> _What is needed_
Rewrite the items starting at the line that contains "On Tuesday, what" and ending at the line that contains "12:45 PM to 2:00 PM", replacing "Tuesday" with "Wednesday" and leaving everything else unchanged. Give only those lines, and omit the pictures.

> _Dataset content_

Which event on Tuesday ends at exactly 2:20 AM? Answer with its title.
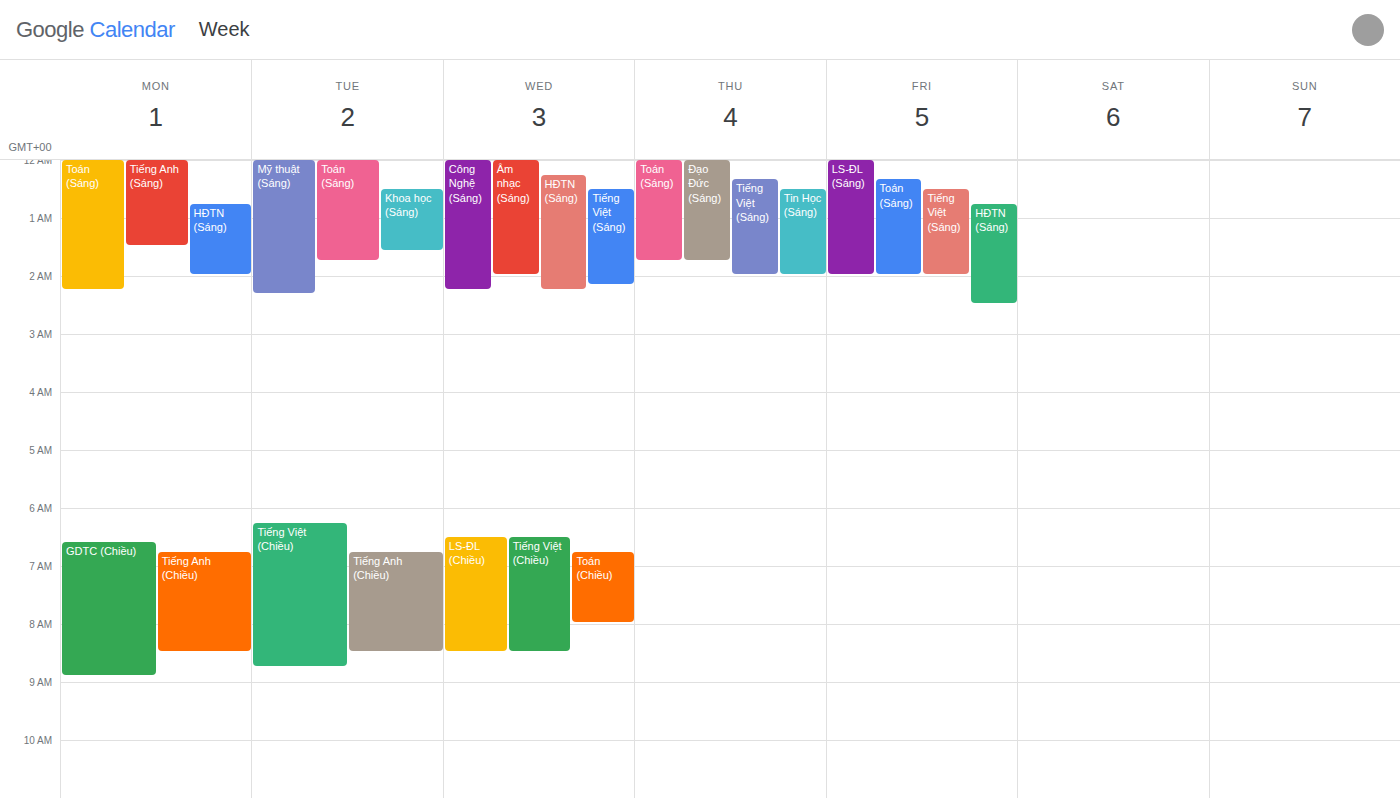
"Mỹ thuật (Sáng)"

...

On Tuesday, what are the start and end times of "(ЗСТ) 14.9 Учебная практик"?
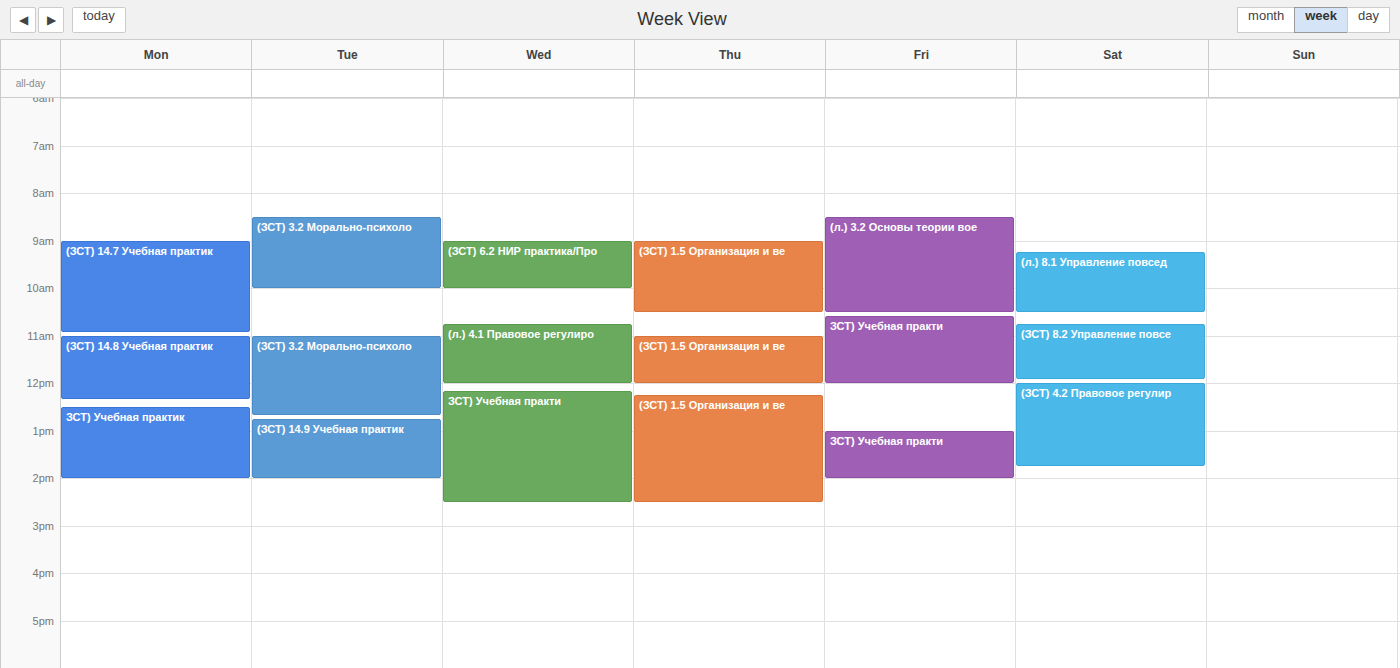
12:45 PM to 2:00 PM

---

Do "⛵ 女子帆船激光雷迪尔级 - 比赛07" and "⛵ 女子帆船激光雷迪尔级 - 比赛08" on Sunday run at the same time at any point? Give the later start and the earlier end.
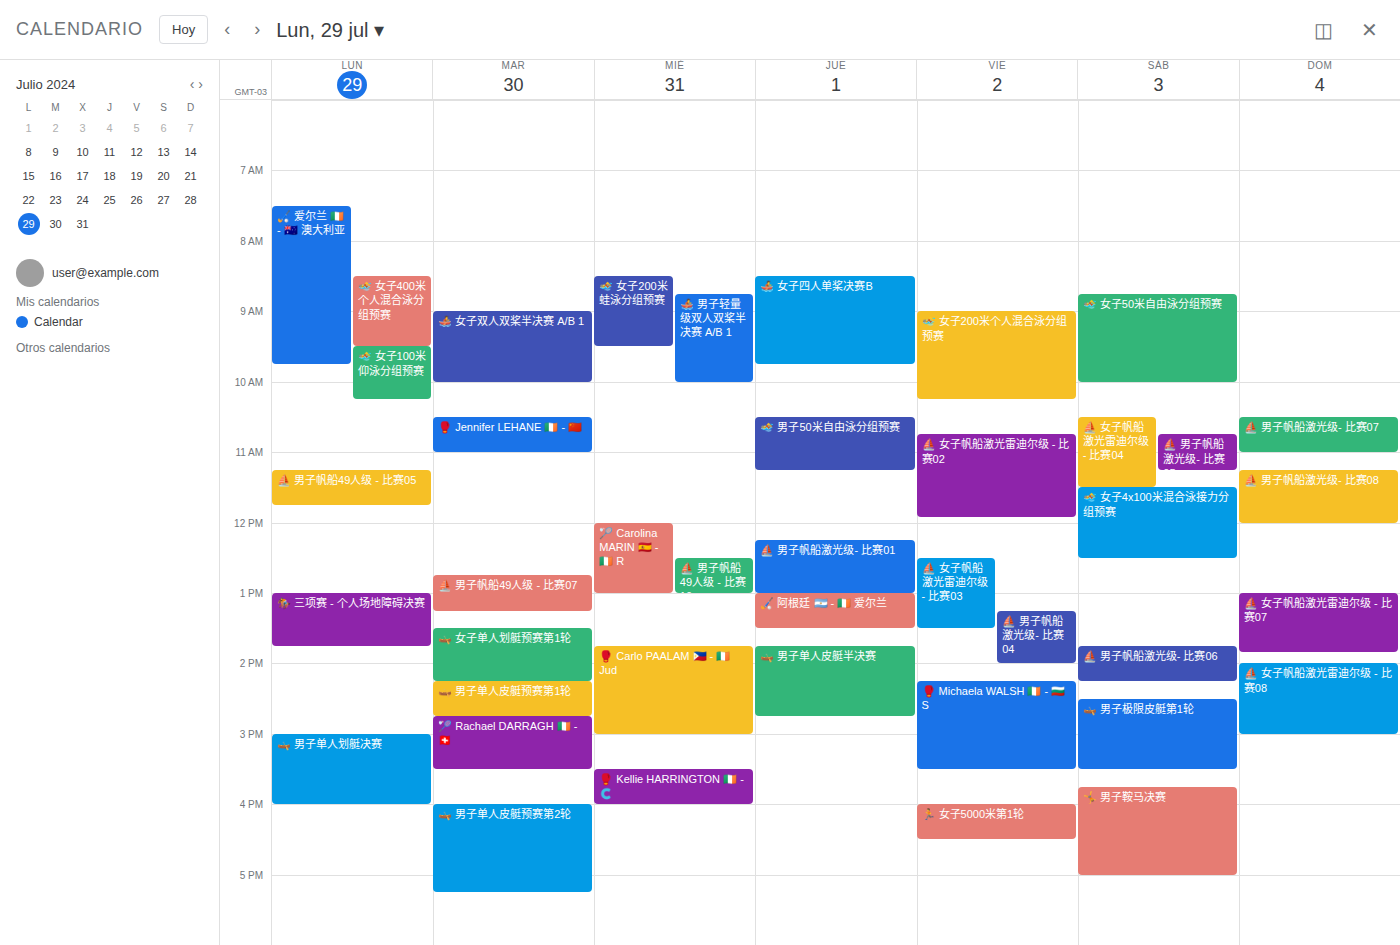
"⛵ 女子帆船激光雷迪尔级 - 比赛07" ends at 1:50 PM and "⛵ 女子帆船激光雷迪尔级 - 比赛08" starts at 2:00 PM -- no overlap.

> _Reply to the exercise_
On Wednesday, what are the start and end times of "(ЗСТ) 14.9 Учебная практик"?
12:45 PM to 2:00 PM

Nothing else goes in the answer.